Hello here is small question: Lets say we have 2 clocks on spacecraft. Both are synchronized with Earth clock before start. Lets synchronize one of them with Earth clock again when they arrive to an orbit. Do relativity predict some faze diference for these two clocks now? If so how big? Thanks.
Are you aware that there is no such thing as an Earth clock? Clocks on the surface of the Earth in different locations will tick at different rates, just like clocks in different orbits will tick at different rates. The differences are extremely small but can be measured with today's technology. That's why GPS was invented, just so that we could all synchronize not only the rates of our clocks, but the times on them. A practical way to perform your experiment would be to compare the tick rates of different precision clocks at different locations on the surface of Earth and in orbit to the tick rate provided by GPS. But the answers will depend on the specifics which you haven't provided.
Yes, GR predicts a de-synchronization dependent on the length (and the path) of the rocket. The simplest case is the one where the rocket is moving radially away from the Earth.
Tank You for the answer. I will try to clear my question with more details. Let at the begining all 3 clocks are at one point A on the Earth. All them goes the same. Then let say during some sort time (some minutes) 2 of them together go to an orbit. Let say 100 km up. Then with radio telescope from the same starting point A we additionally synchronize one of mentioned clocks in space. By saying synchronize I mean only phase adjustment, without effecting clocks rate. So both clocks on satelite will tick with the same rate anyway. But what about phase. Maybe synchronization itself will effect phase a little? If some very very little phase shift still occurs maybe you can estimate what order it can be at 100km orbit for example. We may even think that there is no gravitational time delay for simplicity. Just how synchronization of phase will effect (or will not) one of these clocks.
The difference between the two satellite clocks just comes from the rocket launch then - some parts from special relativity (the rocket moves relative to the ground) and some from general relativity (height difference to the surface). Note that for clocks orbiting the earth, there is no way to synchronize it with clocks on the ground in a meaningful, symmetric way. You have to define a reference system where you do this.

*RECORD EXCERPTS*
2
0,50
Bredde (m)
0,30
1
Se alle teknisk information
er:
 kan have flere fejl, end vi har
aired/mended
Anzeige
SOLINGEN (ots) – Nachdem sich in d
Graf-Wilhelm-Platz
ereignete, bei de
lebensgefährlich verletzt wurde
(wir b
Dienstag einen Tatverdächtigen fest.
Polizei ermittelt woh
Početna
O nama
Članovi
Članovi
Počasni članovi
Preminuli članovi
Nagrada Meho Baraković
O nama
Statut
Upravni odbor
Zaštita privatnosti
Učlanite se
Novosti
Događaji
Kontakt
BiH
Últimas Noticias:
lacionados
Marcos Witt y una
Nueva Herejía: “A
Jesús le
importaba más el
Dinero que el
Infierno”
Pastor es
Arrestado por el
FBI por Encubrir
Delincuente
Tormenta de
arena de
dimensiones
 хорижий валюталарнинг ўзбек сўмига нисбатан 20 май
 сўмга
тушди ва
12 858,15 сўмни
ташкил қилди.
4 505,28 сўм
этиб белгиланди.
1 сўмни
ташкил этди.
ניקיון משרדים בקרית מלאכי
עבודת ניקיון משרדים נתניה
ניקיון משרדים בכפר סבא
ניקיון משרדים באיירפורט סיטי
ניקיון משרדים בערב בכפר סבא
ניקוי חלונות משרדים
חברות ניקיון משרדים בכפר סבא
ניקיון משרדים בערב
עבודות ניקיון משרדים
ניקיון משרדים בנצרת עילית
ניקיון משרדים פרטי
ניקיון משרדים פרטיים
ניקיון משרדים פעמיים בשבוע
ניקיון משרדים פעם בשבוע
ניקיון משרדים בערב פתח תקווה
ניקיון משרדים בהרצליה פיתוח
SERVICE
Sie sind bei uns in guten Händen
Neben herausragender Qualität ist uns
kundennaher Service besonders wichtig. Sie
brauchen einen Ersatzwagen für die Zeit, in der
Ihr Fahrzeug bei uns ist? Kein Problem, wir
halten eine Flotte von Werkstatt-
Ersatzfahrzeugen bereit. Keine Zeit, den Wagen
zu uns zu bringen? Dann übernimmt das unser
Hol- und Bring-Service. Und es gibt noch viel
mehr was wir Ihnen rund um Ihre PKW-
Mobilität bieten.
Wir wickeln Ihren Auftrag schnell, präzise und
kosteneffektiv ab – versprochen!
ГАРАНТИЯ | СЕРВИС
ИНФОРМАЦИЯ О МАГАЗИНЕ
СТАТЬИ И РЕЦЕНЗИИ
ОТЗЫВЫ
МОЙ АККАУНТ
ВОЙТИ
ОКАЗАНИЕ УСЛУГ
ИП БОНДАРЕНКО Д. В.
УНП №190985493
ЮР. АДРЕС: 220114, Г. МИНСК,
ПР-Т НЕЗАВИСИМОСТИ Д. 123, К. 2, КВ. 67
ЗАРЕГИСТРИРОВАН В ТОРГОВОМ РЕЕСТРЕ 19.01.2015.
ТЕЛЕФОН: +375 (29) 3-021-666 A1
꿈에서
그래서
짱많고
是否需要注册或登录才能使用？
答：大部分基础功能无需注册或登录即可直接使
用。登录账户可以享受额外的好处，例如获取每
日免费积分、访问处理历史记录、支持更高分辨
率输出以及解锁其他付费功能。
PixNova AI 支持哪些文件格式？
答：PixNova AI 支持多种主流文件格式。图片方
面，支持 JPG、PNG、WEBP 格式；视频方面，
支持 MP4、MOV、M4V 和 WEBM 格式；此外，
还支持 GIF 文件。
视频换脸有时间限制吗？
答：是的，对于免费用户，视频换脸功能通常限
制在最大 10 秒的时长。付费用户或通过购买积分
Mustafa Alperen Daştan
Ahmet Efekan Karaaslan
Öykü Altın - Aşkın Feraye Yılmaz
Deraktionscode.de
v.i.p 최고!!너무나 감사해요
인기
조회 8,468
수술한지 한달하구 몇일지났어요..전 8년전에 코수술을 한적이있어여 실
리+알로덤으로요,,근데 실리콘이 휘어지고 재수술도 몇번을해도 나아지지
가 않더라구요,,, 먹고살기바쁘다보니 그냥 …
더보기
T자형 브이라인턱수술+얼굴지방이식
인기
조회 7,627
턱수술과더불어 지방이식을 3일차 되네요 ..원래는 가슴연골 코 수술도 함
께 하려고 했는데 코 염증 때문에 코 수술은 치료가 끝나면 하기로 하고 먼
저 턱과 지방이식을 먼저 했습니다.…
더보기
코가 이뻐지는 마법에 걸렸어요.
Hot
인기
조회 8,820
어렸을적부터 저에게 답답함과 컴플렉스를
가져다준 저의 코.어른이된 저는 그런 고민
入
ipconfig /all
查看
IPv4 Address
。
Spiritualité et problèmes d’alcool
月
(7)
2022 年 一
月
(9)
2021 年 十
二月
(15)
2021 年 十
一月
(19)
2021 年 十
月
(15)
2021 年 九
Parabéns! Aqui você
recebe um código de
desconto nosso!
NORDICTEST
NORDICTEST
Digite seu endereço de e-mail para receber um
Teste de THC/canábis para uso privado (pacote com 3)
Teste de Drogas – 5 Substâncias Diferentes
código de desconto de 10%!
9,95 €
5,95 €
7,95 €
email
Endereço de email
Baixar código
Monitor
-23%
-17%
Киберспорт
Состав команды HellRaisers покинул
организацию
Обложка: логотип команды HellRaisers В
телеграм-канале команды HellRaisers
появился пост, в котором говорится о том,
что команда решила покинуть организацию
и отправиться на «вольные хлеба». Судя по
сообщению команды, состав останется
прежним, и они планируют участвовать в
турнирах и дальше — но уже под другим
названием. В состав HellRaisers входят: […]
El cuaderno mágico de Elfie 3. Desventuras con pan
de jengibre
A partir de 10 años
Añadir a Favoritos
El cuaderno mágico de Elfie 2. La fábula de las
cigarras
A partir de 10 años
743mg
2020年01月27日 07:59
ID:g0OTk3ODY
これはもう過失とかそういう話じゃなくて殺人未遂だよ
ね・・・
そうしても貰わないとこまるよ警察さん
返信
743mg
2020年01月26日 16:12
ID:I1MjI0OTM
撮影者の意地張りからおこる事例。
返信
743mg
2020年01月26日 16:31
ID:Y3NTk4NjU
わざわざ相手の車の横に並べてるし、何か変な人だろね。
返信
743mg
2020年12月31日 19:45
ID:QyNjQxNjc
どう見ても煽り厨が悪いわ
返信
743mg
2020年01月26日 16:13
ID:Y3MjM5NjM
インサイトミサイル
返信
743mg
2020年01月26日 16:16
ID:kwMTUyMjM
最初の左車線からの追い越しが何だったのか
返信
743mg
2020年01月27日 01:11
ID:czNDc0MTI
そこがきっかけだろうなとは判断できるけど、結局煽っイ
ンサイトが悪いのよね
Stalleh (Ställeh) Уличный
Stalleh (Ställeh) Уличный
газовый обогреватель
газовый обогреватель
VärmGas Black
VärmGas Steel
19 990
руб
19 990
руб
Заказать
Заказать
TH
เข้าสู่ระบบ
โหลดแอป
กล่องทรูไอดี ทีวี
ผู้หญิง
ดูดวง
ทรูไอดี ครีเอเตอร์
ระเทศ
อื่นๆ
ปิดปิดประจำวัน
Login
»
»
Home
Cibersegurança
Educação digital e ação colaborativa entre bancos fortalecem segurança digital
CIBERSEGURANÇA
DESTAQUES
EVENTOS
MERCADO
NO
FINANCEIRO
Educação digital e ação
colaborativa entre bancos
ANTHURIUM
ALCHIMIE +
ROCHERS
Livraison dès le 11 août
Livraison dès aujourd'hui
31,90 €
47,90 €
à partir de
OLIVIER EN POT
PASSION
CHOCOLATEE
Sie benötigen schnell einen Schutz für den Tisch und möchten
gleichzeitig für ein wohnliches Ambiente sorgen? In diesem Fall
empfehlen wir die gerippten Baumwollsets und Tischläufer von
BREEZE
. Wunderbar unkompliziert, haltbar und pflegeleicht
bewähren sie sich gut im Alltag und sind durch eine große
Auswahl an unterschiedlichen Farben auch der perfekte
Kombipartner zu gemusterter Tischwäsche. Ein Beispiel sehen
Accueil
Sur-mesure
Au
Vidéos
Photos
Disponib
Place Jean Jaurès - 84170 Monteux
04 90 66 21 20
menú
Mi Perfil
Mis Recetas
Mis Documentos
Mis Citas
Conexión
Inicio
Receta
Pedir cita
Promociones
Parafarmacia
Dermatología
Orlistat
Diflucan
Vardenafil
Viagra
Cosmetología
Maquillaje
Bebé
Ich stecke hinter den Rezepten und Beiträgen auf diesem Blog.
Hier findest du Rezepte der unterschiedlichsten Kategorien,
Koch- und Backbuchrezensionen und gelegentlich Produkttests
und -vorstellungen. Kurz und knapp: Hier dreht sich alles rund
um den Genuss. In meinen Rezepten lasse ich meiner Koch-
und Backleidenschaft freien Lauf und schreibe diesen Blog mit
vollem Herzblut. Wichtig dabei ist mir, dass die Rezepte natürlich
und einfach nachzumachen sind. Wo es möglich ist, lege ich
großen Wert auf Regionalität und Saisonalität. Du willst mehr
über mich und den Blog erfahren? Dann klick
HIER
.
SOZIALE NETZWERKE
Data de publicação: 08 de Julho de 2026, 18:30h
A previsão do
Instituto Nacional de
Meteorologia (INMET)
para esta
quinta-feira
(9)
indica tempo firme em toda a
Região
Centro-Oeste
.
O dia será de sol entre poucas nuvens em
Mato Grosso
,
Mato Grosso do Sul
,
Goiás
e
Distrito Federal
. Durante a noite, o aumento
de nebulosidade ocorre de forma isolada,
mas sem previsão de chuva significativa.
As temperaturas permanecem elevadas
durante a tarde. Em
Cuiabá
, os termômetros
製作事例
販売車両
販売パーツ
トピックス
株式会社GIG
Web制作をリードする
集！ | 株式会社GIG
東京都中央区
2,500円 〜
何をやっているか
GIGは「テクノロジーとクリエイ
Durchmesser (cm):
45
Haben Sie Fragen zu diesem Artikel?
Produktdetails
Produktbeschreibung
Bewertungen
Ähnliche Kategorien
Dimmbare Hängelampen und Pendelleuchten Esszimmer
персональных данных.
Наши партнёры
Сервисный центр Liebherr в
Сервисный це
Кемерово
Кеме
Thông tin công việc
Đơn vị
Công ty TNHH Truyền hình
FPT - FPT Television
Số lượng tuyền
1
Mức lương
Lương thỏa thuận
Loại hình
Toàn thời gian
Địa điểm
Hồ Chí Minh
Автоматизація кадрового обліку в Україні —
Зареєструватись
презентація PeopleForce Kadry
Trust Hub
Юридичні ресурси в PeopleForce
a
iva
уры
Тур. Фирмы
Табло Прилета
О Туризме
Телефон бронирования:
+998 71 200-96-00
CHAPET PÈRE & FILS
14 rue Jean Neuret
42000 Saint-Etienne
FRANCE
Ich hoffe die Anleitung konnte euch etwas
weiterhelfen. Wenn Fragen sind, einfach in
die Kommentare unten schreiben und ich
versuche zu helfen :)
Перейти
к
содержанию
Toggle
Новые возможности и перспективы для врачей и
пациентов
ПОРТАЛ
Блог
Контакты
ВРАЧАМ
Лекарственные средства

*TASK TO COMPLETE*
Continue the forum thread about synchronizing clocks on a spacecraft from the point where it stops.

*SOLVED PROBLEM*
Here is a little why I have asked this question: Lets say (just lets say for a moment) that speed of light is not constant. Lets say it is c-10km/s upward direction and c+10km/s downward direction (near the Earth). The question is what experiments may detect or reject this assumption? But please don't say just GPS. Most say it would be notable at GPS. But when I asking them to paint some simple draft/scheme with a few radio-wave (or light) emitters, receivers and clocks how it could look to test such asumtion nobody can do it. Thats is very strange. Maybe you can help to visualize simplest realistic experiment setup to test assumption I have mentioned. Maybe it would be interesting for other people also and would save a lot of my time. Thank you.
You would have to define what you mean by a different speed of light first. In SI units, the speed of light is constant by definition (the length of a meter is the distance light travels in 1/299792458 s). In other words, a "different speed of light" would be equivalent to a different length of a ruler. Which can be measured.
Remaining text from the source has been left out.